Jornal Estado de Minas

Setembro Roxo

COVID-19 garante mais empatia à campanha sobre fibrose cística


Setembro é o mês que representa e reforça a importância de tornar pública uma doença rara e que aos poucos vem sendo conhecida no Brasil. A fibrose cística, também chamada de doença do beijo salgado ou mucoviscidose, é genética, ainda não tem cura e atinge uma a cada 10 mil nascidos no país. O transtorno afeta principalmente os pulmões e o sistema respiratório.




Em 2020, com a pandemia, o Setembro Roxo, com o mote A gente te entende, lembra que os cuidados contra o coronavírus já são velhos conhecidos de quem convive com a fibrose cística. "Muita gente vai se identificar com o tema deste ano. O uso de álcool em gel, máscaras e o isolamento social são, há muito tempo, grandes aliados das pessoas com a fibrose cística. São cuidados que tomamos desde que recebemos nosso diagnóstico, e que agora, com a pandemia, se tornaram comuns a toda a população", explica Verônica Stasiak Bednarczuk, diagnosticada com fibrose cística aos 23 anos e diretora geral e fundadora do Unidos pela Vida - Instituto Brasileiro de Atenção à Fibrose Cística, organização social que realiza a campanha em parceria com associações, voluntários e apoiadores pelo Brasil.

O dia 5 deste mês marcou o Dia Nacional de Conscientização e Divulgação da doença e, nesta terça-feira, é lembrado o Dia Mundial da Fibrose Cística. A data remete à identificação do gene causador da patologia, CFTR, conforme publicação na Revista Science, em 1989. Com a pandemia, as ações da campanha são feitas por meios virtuais. Espaços públicos e pontos turísticos pelo Brasil estão iluminados em referência ao tema.

Até o próximo dia 26, acontece ainda a Corrida e Caminhada Virtual da Fibrose Cística, para estimular a prática de atividades físicas, com espaço para quem desejar participar. As inscrições são gratuitas e estão abertas pelo link www.unidospelavida.org.br/corrida2020. A campanha também divulga histórias de quem sofre com a doença, além de bate-papos, exibição de mini-documentário, edição especial ao vivo de podcast sobre o tema, e uma festa de celebração, com pocket show. Para os profissionais da saúde, está publicada uma edição especial da Revista Visão Acadêmica, produzida em parceria com a Universidade Federal do Paraná (UFPR), com 20 artigos inéditos de pesquisadores do Brasil.

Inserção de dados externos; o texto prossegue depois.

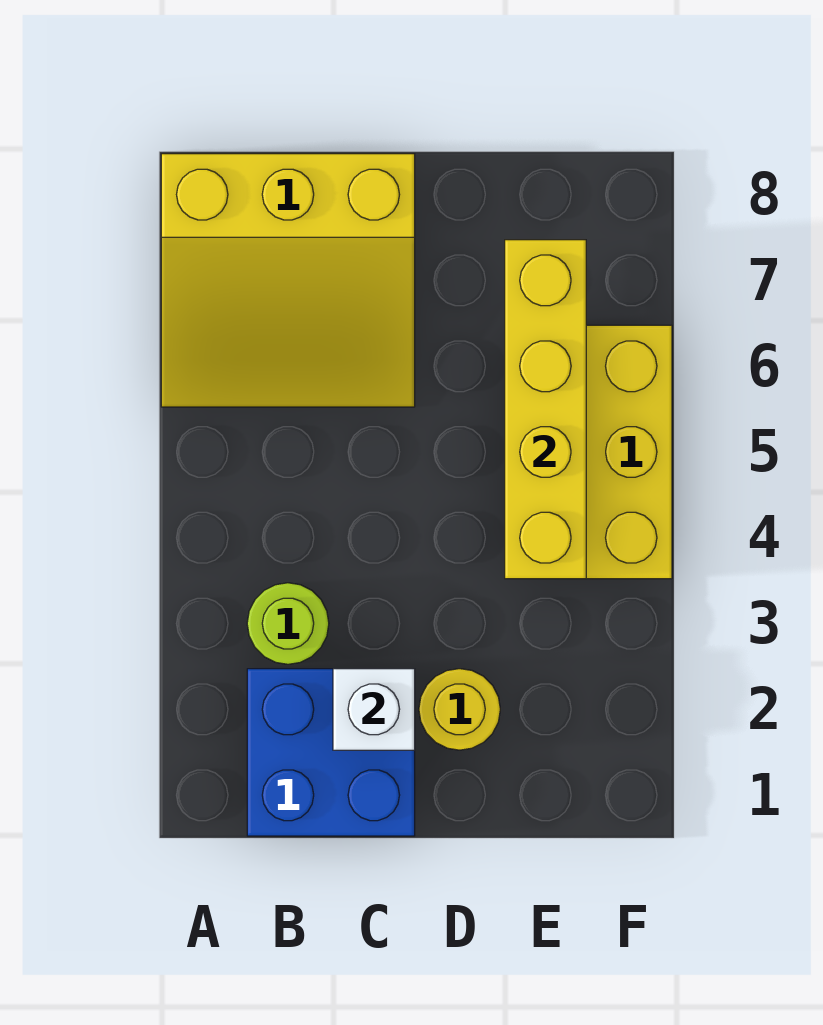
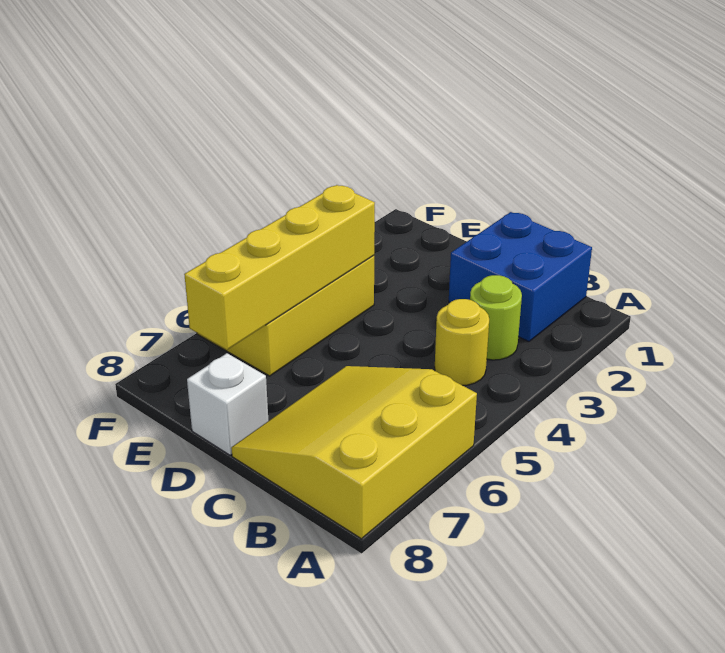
yellow 3x3 slope [161,154,415,407] -> yellow 3x3 slope turned to [231,366,477,539]
white 1x1 brick [333,669,415,750] -> white 1x1 brick moved to [187,353,268,455]
yellow 1x1 round brick [419,669,500,750] -> yellow 1x1 round brick moved to [435,299,489,385]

Hereditária, a fibrose cística não é contagiosa
- o indivíduo apresenta o problema logo quando nasce. É uma doença recessiva, se dá pela transmissão de um gene do pai e um da mãe, obrigatoriamente, e acomete homens e mulheres na mesma proporção. O diagnóstico é feito no momento do nascimento, com o teste do pezinho, e é muito importante que seja realizado precocemente para o tratamento adequado ao longo da vida.

A secreção do organismo é mais espessa que o normal, dificultando sua eliminação. Entre os sintomas mais comuns, estão pneumonia de repetição, tosse crônica, dificuldade para ganhar peso e estatura, diarreia, suor mais salgado que o normal, pólipos nasais, baqueteamento digital. Os sinais são variáveis conforme o organismo de cada paciente.

A triagem para a dectecção da patologia começa logo que a criança nasce, entre o terceiro e o sétimo dia de vida. Para confirmar ou descartar o diagnóstico, o teste do suor deve ser realizado - esse teste pode ser feito em qualquer fase da vida, em crianças, adolescentes, jovens e adultos que apresentem sintomas. O diagnóstico também pode ser feito por meio de exames genéticos.

De modo geral, o tratamento passa por fisioterapia respiratória diária, que contempla exercícios para ajudar na expectoração e limpeza do pulmão, evitando assim infecções; atividade física para fortalecimento e aumento da capacidade respiratória; ingestão de medicamentos como enzimas pancreáticas para absorção de gorduras e nutrientes; antibióticos; polivitamínicos; inalação com mucolíticos, que também auxiliam na expectoração e limpeza do pulmão, entre outros.